Task prompt: No pictures go into the copy. Write out every line below exactly.

= = = = = = =

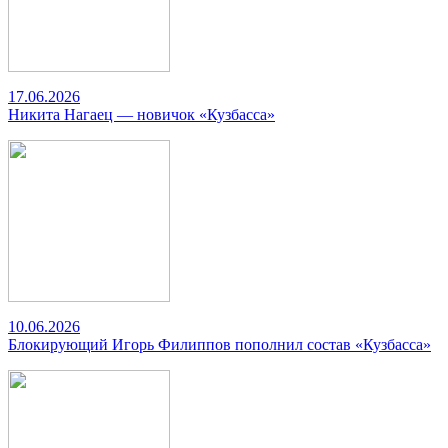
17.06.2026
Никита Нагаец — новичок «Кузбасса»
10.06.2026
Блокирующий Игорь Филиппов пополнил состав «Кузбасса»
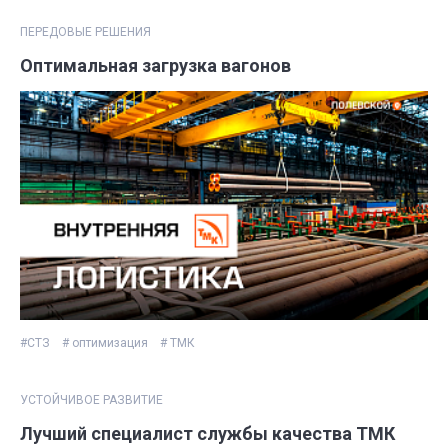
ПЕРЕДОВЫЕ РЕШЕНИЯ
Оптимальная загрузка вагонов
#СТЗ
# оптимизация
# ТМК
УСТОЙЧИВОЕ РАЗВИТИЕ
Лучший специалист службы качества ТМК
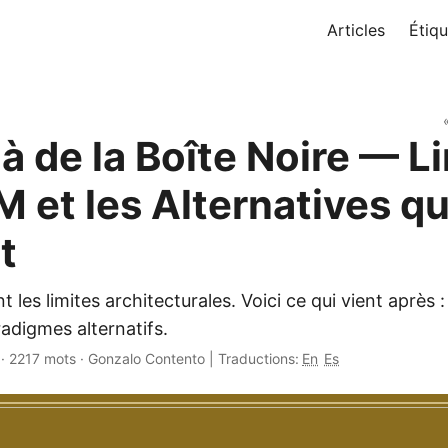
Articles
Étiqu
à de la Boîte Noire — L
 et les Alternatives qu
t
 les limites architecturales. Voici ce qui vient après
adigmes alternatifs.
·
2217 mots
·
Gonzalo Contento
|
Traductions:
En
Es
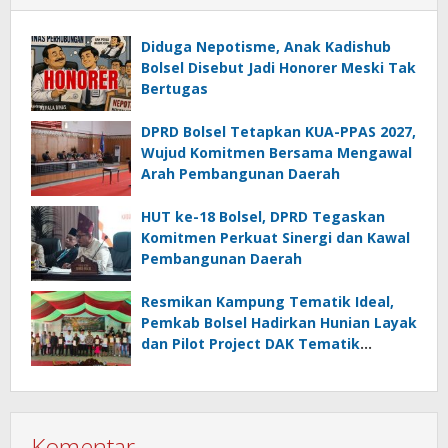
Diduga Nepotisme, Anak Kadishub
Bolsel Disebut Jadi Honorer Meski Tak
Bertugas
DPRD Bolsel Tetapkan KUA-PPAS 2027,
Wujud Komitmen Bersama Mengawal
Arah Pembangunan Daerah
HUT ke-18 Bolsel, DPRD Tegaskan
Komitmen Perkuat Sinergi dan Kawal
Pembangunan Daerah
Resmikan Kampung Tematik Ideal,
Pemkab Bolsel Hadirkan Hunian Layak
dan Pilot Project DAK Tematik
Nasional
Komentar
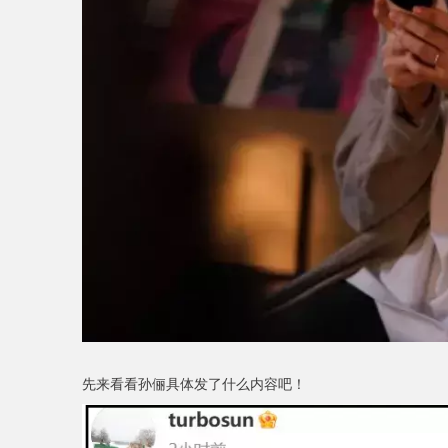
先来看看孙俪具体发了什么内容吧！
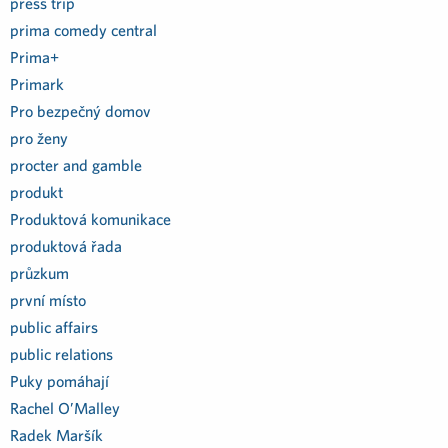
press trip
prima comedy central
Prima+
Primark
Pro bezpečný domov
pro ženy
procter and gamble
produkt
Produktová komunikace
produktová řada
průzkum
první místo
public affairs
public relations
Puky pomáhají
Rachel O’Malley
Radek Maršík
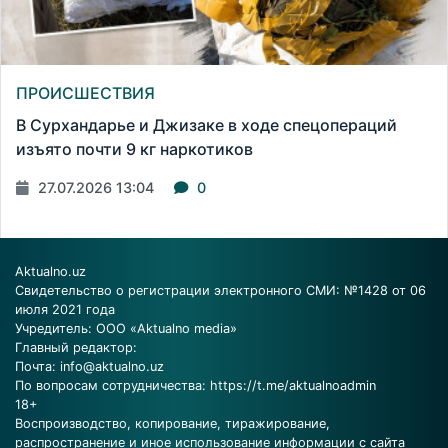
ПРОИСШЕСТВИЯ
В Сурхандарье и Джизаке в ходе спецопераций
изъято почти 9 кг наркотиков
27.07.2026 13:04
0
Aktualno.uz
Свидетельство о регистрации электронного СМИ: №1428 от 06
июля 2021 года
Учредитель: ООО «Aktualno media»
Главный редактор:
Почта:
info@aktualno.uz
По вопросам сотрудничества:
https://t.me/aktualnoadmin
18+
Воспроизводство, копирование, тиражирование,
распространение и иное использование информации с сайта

= = = = = = =

Solved exercise:
17.06.2026
Никита Нагаец — новичок «Кузбасса»
10.06.2026
Блокирующий Игорь Филиппов пополнил состав «Кузбасса»
ПЕРЕДОВЫЕ РЕШЕНИЯ
Оптимальная загрузка вагонов
#СТЗ
# оптимизация
# ТМК
УСТОЙЧИВОЕ РАЗВИТИЕ
Лучший специалист службы качества ТМК
Articles
Étiqu
à de la Boîte Noire — L
 et les Alternatives qu
t
 les limites architecturales. Voici ce qui vient après
adigmes alternatifs.
·
2217 mots
·
Gonzalo Contento
|
Traductions:
En
Es
Diduga Nepotisme, Anak Kadishub
Bolsel Disebut Jadi Honorer Meski Tak
Bertugas
DPRD Bolsel Tetapkan KUA-PPAS 2027,
Wujud Komitmen Bersama Mengawal
Arah Pembangunan Daerah
HUT ke-18 Bolsel, DPRD Tegaskan
Komitmen Perkuat Sinergi dan Kawal
Pembangunan Daerah
Resmikan Kampung Tematik Ideal,
Pemkab Bolsel Hadirkan Hunian Layak
dan Pilot Project DAK Tematik
Nasional
Komentar
先来看看孙俪具体发了什么内容吧！
press trip
prima comedy central
Prima+
Primark
Pro bezpečný domov
pro ženy
procter and gamble
produkt
Produktová komunikace
produktová řada
průzkum
první místo
public affairs
public relations
Puky pomáhají
Rachel O’Malley
Radek Maršík
ПРОИСШЕСТВИЯ
В Сурхандарье и Джизаке в ходе спецопераций
изъято почти 9 кг наркотиков
27.07.2026 13:04
0
Aktualno.uz
Свидетельство о регистрации электронного СМИ: №1428 от 06
июля 2021 года
Учредитель: ООО «Aktualno media»
Главный редактор:
Почта:
info@aktualno.uz
По вопросам сотрудничества:
https://t.me/aktualnoadmin
18+
Воспроизводство, копирование, тиражирование,
распространение и иное использование информации с сайта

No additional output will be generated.